Freshman 15 is the roughly 15 pounds that many incoming freshmen tend to gain during their first year of college. While this number may have earned its staple, truthfully, that number could be closer to twenty or twenty five pounds of pure fat.
Let’s take a look at the lifestyle that has earned this notorious title and explore the alternatives that could change the course of how one can graduate with honors in health and fitness vs. failing by the end of freshman year.
Stress – There is no denying the first year of college brings major life changes and this can be very stressful. It’s usually the first time most students are away from home. In addition, they are getting their first taste of real life without all the safety nets, juggling hundreds of new classmates, getting classes straight and let’s not forget the new roommate. All of this can equal a lot of stress.
Solution: Students need to learn quickly how to manage their time and prioritize their day. Use physical activity as a daily outlet for stress and schedule it for an hour of self-dedicated time just like one of their classes.
New Eating Habits – The days of mom’s home cooking are now gone and students are relegated to hallway vending machines, hot plates in the dorm, crockpots, 3am pizza runs, chips, power bars, Starbucks for breakfast, on campus fast-food chains and lets not forget the favorite starving student meal – roman noodle soup.
Solution: While it may initial seem like a challenge, students can make better choices even when eating out. One can actually plan their meals and stock better snack options in their dorm. Choosing fruits and raw veggies, as snacks will beat Skittles any day. Choosing a protein shake over $5.00 iced coffee, egg whites and oatmeal for breakfast is a protein power punch vs. McDonalds’ McGriddle and believe it or not evening juicing would be a better option than choosing sugar filled soda vending machines.

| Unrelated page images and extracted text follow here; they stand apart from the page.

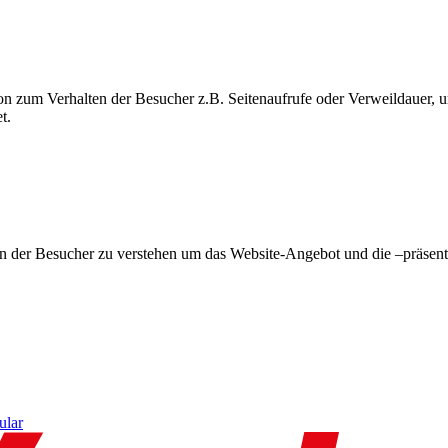
on zum Verhalten der Besucher z.B. Seitenaufrufe oder Verweildauer
t.
en der Besucher zu verstehen um das Website-Angebot und die –präsent
ular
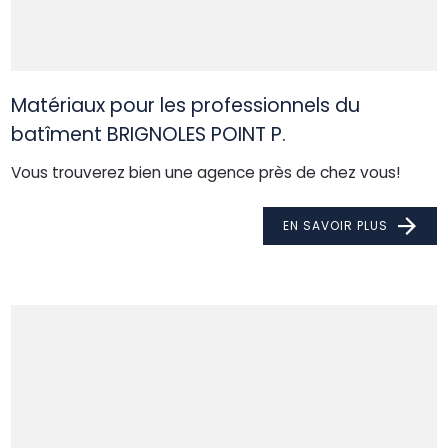
Matériaux pour les professionnels du
batîment BRIGNOLES POINT P.
Vous trouverez bien une agence près de chez vous!
EN SAVOIR PLUS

Drinking – While we would like to think the angle that left home will never partake in the many freshmen rituals, it is a known fact alcoholic drinks are a direct influence to the Freshman 15 in a few ways. First, alcoholic drinks are very high in calories, even the skinny versions. They are high in sugary content and they lower the metabolism greatly. This would be another factor to the “hang-over effect” and no one feels like doing anything physical the day after a hang over. Second, alcoholic beverages also breakdown muscle tissue and thus makes the body look soft, skin sag and look unhealthy and even leads to dehydration.
Solution: While no one can make students stay away from the many college parties, fraternity and sorority offerings or Saturday night toga parties, students do have the power of choice. Choose to stay away from the binge drinking parties and determine what their real priorities are for long term and not just that event. Everything is ok in moderation, but outside of the health factors, there are long term consequences that could be more than students care to chew later.
Overall, weight gain is an individual issue throughout life. Our genetics determine how we gain weight, where we gain weight and how much we gain. Most students find there will be various factors that contribute to their Freshman year and much of what they will encounter has everything to do with self motivation, self discipline and determine lifestyle factors.
There is a lot of misinformation out there about nutrition but if students take control of their thoughts, their life and desire to make their college years the best experience of their life, it is critical that they take care of their physical health as much as their academic output so they can beat the odds of “Freshman 15″ with honors.